PROBLEM TO WORK ON: Say nothing but the number of lines below in which the string "move" appears.

Saved entries:
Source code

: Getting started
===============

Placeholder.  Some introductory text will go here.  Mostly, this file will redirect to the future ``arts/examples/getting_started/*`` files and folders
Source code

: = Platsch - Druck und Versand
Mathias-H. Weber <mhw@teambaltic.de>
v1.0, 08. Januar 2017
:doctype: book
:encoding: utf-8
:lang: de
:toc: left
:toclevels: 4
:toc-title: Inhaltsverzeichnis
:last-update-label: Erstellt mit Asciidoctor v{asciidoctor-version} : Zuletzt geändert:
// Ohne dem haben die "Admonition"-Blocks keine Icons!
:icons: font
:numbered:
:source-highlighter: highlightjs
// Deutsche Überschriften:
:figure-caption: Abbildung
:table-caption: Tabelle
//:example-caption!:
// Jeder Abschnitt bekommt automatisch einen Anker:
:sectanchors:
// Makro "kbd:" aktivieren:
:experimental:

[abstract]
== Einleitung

--

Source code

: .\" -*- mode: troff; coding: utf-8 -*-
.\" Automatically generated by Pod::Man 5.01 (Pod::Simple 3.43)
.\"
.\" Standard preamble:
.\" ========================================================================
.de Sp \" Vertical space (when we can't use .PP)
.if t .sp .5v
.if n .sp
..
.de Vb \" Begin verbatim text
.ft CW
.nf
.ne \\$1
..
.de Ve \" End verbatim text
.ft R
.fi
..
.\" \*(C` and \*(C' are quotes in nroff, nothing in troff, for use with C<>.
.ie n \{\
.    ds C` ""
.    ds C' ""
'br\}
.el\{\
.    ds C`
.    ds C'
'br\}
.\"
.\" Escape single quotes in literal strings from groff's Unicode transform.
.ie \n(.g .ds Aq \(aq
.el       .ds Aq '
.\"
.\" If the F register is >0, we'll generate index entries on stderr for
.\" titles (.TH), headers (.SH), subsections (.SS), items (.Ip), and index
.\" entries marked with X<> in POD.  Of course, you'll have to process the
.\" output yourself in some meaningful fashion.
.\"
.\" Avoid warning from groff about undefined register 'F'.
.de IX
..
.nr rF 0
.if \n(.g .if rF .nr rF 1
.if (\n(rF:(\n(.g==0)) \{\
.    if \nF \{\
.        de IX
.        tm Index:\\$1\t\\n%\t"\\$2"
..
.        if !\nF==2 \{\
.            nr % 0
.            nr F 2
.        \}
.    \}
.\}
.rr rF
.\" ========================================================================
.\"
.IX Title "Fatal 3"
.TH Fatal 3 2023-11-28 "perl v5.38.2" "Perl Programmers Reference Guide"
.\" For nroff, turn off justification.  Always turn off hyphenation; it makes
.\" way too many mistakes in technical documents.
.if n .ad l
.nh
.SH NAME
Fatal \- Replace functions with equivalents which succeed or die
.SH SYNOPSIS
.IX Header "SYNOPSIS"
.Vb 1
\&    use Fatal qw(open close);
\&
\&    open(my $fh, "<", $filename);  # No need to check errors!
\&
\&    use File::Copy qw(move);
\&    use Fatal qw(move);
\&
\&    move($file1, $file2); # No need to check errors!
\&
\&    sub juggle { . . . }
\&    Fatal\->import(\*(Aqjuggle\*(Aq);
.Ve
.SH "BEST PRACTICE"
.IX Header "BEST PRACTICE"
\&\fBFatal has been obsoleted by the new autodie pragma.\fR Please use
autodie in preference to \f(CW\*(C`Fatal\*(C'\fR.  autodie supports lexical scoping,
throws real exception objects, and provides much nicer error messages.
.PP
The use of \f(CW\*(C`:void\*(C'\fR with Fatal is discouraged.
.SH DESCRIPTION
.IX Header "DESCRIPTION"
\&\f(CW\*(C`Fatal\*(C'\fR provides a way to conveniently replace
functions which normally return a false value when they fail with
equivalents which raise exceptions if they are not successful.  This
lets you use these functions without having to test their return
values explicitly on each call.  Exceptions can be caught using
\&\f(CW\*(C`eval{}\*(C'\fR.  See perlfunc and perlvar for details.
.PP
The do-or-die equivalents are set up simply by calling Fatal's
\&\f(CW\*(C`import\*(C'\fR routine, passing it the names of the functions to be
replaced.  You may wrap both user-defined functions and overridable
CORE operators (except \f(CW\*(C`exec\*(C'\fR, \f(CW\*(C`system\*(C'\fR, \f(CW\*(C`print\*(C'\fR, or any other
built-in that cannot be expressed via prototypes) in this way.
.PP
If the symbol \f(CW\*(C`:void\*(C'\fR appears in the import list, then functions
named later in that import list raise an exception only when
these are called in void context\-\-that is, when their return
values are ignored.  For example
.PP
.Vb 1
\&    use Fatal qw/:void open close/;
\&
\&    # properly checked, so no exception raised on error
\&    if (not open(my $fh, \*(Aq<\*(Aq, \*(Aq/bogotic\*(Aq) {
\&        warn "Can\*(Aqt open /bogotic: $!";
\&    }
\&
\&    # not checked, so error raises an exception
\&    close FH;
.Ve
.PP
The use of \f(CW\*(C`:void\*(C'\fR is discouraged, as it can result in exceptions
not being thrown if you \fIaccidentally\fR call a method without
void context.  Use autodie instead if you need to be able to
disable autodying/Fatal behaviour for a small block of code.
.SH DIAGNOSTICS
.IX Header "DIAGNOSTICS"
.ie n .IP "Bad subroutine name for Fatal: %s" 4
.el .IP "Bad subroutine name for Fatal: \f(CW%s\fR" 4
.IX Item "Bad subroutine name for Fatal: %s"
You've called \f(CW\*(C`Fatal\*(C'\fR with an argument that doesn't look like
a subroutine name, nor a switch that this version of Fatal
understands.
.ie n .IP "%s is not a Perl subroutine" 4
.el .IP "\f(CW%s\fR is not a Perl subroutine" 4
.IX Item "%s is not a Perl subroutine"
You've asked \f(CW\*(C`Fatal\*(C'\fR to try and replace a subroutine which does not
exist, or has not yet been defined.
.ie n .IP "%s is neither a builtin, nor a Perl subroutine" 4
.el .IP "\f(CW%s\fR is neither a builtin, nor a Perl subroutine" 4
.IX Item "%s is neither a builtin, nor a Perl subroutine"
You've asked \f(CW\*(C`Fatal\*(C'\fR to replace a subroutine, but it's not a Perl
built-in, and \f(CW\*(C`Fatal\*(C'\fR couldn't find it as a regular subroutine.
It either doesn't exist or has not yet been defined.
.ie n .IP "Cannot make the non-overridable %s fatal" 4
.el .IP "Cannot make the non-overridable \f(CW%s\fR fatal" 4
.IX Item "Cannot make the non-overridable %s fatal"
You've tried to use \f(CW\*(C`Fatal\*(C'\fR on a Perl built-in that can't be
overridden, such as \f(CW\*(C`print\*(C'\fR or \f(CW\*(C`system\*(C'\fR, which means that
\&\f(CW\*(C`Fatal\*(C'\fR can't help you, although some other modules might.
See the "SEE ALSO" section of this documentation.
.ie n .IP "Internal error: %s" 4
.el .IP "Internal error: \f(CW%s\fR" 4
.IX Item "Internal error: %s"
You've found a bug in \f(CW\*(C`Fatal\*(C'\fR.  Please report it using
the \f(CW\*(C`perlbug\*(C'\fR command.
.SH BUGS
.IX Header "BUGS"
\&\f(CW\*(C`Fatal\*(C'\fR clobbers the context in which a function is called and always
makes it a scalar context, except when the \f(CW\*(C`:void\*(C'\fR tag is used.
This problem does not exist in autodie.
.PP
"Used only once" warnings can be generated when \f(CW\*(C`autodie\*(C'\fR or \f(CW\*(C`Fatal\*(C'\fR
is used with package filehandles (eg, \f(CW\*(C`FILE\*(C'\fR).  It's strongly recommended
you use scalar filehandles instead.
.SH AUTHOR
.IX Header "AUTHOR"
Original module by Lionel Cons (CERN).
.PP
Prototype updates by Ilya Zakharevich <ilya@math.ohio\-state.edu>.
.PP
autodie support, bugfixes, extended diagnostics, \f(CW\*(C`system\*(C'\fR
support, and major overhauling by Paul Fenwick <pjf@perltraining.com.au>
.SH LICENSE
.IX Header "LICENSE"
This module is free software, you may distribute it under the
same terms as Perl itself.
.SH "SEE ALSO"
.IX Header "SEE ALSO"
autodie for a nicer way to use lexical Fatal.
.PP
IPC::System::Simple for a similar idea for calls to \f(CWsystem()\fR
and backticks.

* * *

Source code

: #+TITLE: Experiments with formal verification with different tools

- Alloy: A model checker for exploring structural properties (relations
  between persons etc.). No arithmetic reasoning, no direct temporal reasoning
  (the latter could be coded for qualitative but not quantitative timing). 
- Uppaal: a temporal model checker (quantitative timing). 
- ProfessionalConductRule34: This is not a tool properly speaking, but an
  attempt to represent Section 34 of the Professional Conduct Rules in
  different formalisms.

FINAL ANSWER: 3